Melody gasps. “Jaime!”
“What? I’m not the one doing it!”
“Yes, sir.” Penn plucks a donut from the open white box in the center of the table and takes a bite. “Happy not to touch anyone Daria is affiliated with. Her personality might be contagious.”
I roll my eyes, knowing I am being watched, and that Dad—the only person on my team in this house—will flip his shit if he finds out Penn touched me.
“Hate you, bro.” I smile sweetly.
“Indifferent to you, sis,” Penn says midbite, ruffling my hair as he ambles out the door with Bails. It makes my heart flutter in my chest like a butterfly, but at the same time, I’m also sick to my stomach. Penn really is like a brother to Bailey.
A brother who also had his fingers and tongue in her older sister’s privates.
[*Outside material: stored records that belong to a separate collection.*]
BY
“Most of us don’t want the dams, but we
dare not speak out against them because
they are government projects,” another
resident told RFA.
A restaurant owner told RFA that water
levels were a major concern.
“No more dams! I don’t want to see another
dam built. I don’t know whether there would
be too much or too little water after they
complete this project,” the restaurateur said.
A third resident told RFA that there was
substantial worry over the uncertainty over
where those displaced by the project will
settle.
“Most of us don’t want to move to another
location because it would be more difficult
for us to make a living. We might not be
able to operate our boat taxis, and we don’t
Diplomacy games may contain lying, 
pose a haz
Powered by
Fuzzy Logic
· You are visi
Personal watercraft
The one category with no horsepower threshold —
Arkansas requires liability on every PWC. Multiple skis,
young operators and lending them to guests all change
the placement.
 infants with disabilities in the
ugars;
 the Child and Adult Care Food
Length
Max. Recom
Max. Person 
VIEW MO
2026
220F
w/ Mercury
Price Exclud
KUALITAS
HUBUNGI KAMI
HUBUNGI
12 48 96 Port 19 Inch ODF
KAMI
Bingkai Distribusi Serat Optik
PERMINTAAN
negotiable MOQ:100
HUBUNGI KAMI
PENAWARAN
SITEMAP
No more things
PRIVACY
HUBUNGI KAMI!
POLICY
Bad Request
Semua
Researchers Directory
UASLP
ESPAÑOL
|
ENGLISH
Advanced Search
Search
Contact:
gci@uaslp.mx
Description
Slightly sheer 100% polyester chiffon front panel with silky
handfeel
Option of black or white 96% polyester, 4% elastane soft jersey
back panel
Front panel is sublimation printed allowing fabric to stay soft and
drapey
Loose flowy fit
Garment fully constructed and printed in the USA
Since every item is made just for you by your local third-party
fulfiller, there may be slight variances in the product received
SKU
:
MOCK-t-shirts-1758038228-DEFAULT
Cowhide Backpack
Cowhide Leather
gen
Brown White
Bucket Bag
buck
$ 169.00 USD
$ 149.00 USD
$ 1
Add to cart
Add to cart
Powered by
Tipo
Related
I spend the day stalking Adriana on social media. She is gorgeous, and her baby daughter, Harper, is adorable. Harper is fair-skinned with green eyes, just like Penn. There are a ton of pictures of Addy and Harper together, and two of them with Penn. He always looks at them like they’re the apple of his eye.
Apples. He hasn’t given me apples in a while. Does that mean he thinks he’s already conquered me?
At night, another crisis ensues. Mel doesn’t come to check on me for the first time since I was born. She doesn’t tuck me in bed, kiss my forehead, and tell me she loves me. Probably because she doesn’t.
Maybe she’s given up on me after the ice-cream parlor stunt. Perhaps, she wants me to pack my stuff and move to college. I’m her glowing, shiny failure. Blackhearted and empty.
I tell myself that I don’t care, but inside, my guts rip to shreds and bleed all over my stomach.
I take my little black book to my mother’s in-house ballet studio. She turned a part of our basement into a well-lit workroom when we first moved here, and since then, she’s spent a considerable amount of time here, mostly with Bailey. I can still hear the echo of their laughter crawling up the basement stairs every summer evening while I was holed up in my room, climbing the walls.
Mel never invited me here, so now I come here on my own, inviting myself.
The night I found out Via ran away, I stood in front of the floor-to-ceiling mirror in the studio wearing full ballet gear. I ran my gaze along my leotard-clad body, knowing I was too clumsy, too curvy, too Daria to be a ballerina. Melody found her joy in other girls. Girls more athletic, and disciplined, and regal. Girls like Via. I got jealous, and I started acting up. Instead of pulling me in and telling me that I was irreplaceable, Mel let me go.